ATTENTION: WinkWorld Readers RE: BOUNCE-BACKS - Check your "Junk" settings. It is normal for school districts to have internet filters which block unknown messages. In addition, teachers often give us only their .edu email. Because of this, we receive bounce-backs from many teachers, who then wonder why they are not receiving this newsletter. I try to find/contact each person who has a bounce-back, but I have limited success. Please contact news@joanwink.com if you would like to supply a 2nd email address.
WinkWorld February 2009
Dear Friends,
In this issue of WinkWorld, I will highlight:
Student Treasures from Credential Students from CSUS in January 2009.
Give Us Hope, video letter to Obama and Duncan
WordSift, Dr. Kenji Hakuta
FVR (Free Voluntary Reading)
Prairie Pedagogy
Notes from the Real World
Thank you, Credential Students, for sharing some of your creations! This is only a small sample of what I received during the last week of class in late January, while working with 50 students.
Chris Busse created a traditional 5-step lesson plan with Knots on a Counting Rope by John Archambault and Ted Rand. Please note his inclusion of standards. The 5-step or 7-step (Madeleine Hunter) is often required of credential students in CA. However, please note how Chris included new learning with the use of WordSift.
www.joanwink.com/newsletter/2009/Chris_Busse-0209.pdf Click to Order:Knots on a Counting Rope
Riverchase Elementary, Alabama: Give Us Hope.
An Open Letter to President Obama and Secretary Duncan
The credential students and teachers I work with, give me so much hope.

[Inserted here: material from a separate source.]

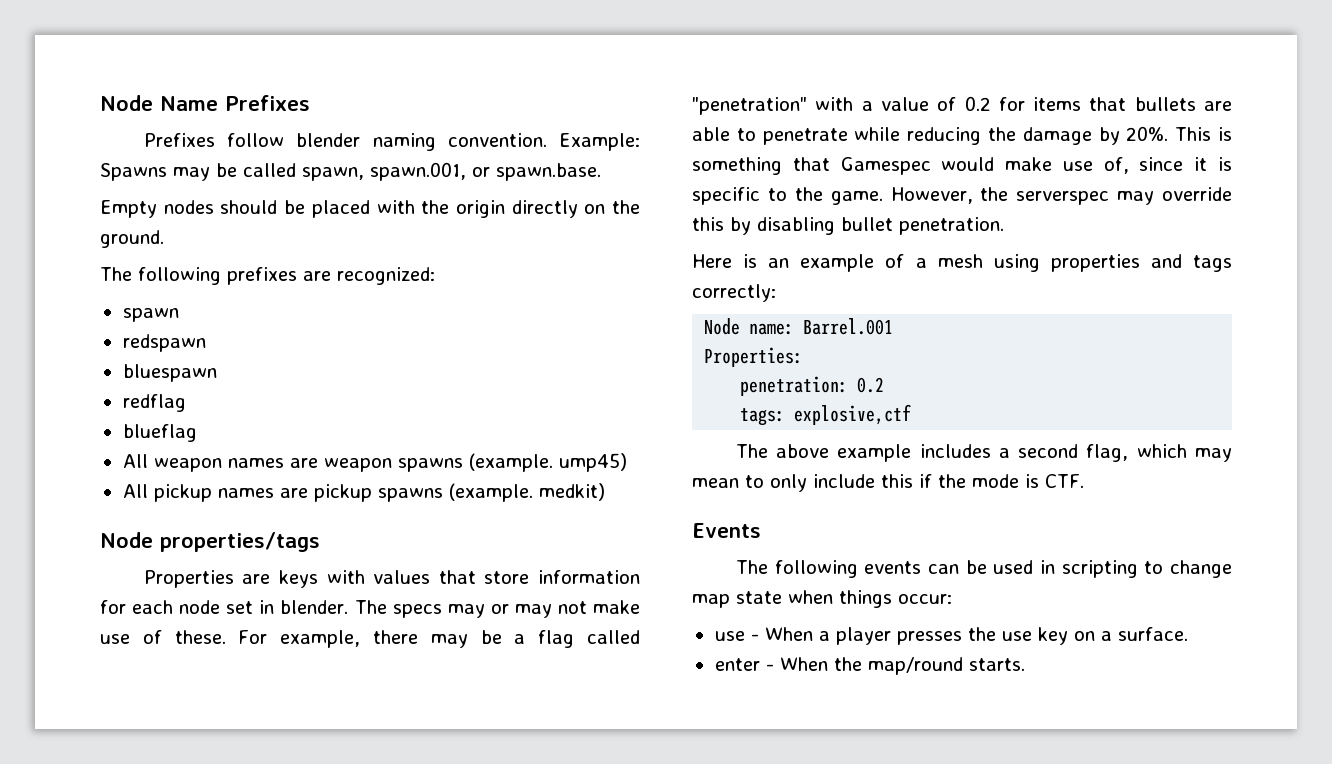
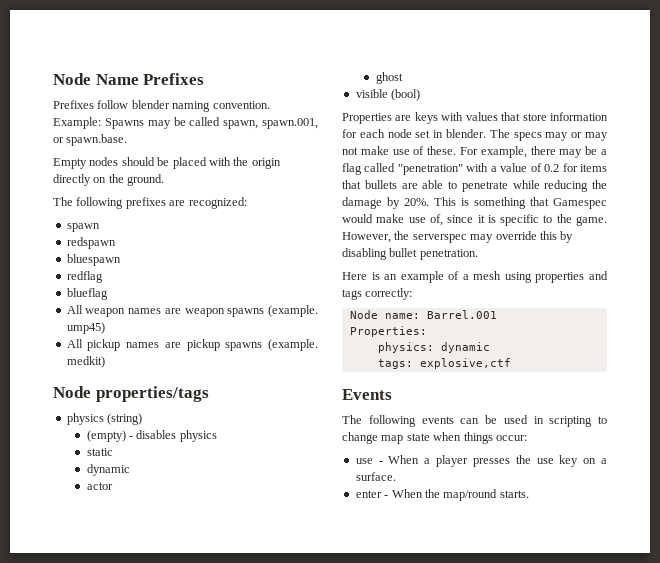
(320, 542) none -> [66,413,143,425] [86,430,217,442] [86,448,113,456] [86,464,130,476] [86,482,113,490] [375,72,403,84] [355,89,421,101] // physics (string) // (empty) - disables physics // static // dynamic // actor // ghost // visible (bool)
[740,376,885,396] penetration: 0.2 -> [377,342,490,353] physics: dynamic
[735,444,1232,462] [692,474,1084,492] // The above example includes a second flag, which may mean to only include this if the mode is CTF. -> (511, 363) none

Now, watch as a group of children in Alabama, also give us hope.
http://blog.al.com/hoover/2009/02/riverchase_elementary_firstgra.html#more Birmingham News February 4, 2009
Thank you, Riverchase Elementary Students!
WordSift by Dr. Kenji Hakuta, Stanford Universitywww.wordsift.com
This is absolutely amazing, but a word of caution for teachers: Preview all before using with students. This is still in the developmental stage. If you find anything inappropriate, alert Dr. Hakuta and team immediately. Thank you.
Kenji and his team write:
(If you are using Internet Explorer, make sure you have version 7.0 or higher - Mozilla Firefox and Safari work well too) We created WordSift following two main principles: simplicity and utility. It is free, easy and hopefully fun to use. Just try it - it will only take a minute to appreciate its main features. The output will be a panel display showing the main vocabulary, the academic words, the Visual Thesaurus word web, pictures and videos from Google searches, and sentences in the text containing targeted vocabulary words. We hope that teachers find this useful in previewing texts and talking with students about the language in the texts that they read - all in a fun and motivating way for the student. To get started, just copy a piece of text into your clipboard (you can even take this note, or take any file from your hard disk, or the web), and paste it into the box and click the SIFT button. Voilà! If you like what you see and want to explore its features, just follow the links to some simple explanations on the top bar, or click on the View Demo button to watch and hear me talk through it.
Something else that you can do -- write to me and tell me what you think, or give us feedback directly through the site through the "Give Feedback" tab. Also, please forward it to anyone you think might find this useful - a teacher, a coach, a curriculum developer, a principal, or someone in the district office.
Many thanks!
Kenji hakuta@stanford.edu WordSift Production team: Kenji Hakuta, PI; Greg Wientjes, Web Producer; Diego Roman and Karen Thompson, functionality consultants.
FVR (Free Voluntary Reading)
Books: Pleasure Reading
Dakota: A Spiritual Geography by Kathleen Norris
I believe this is the 3rd time I have read this book, and I am once again inspired by Norris and her ability to capture all of the complexities and subtleties of prairie life.
Click to Order:Dakota: A Spiritual Geography
The prairies are always filled with the unexpected-like a flood in February, something I have never seen. While Wink is off in Pierre working on education bills, women's reproductive health bills, smoking bills, and gun bills, I'm here on the ranch trying to figure out how to get the horses to high ground. I was sitting at the kitchen able, looking south through our beautiful big windows and writing about behaviorism*, when I noticed the water rising on the dam just a little ways south of the house.
There was a lot of dirt here in the morning, and by 3 p.m. it was all water.
Pix: South of the House
This is looking south of the house, where I was sitting and writing. One hour earlier, this was all ground, except for a little frozen creek.
The horses were in the corral, which was rapidly filling with water. The three pictures below show where the horses normally cross to high ground - that will never work.
South of Corral Pixs:
The following picture is the spillway on the dam south of the house. The culvert took all the water it could take, eventually, the water had to escape from the spillway, looking to the southeast towards Howes.
Pix: Spillway south of house
Now, the water has a thin sheet of ice on it, and the horses will not enter it, as when their hooves go through the ice, it scares them.
Pix: Surrounded
*No, this is not the first time in my life when I felt like I was drowning in behaviorism.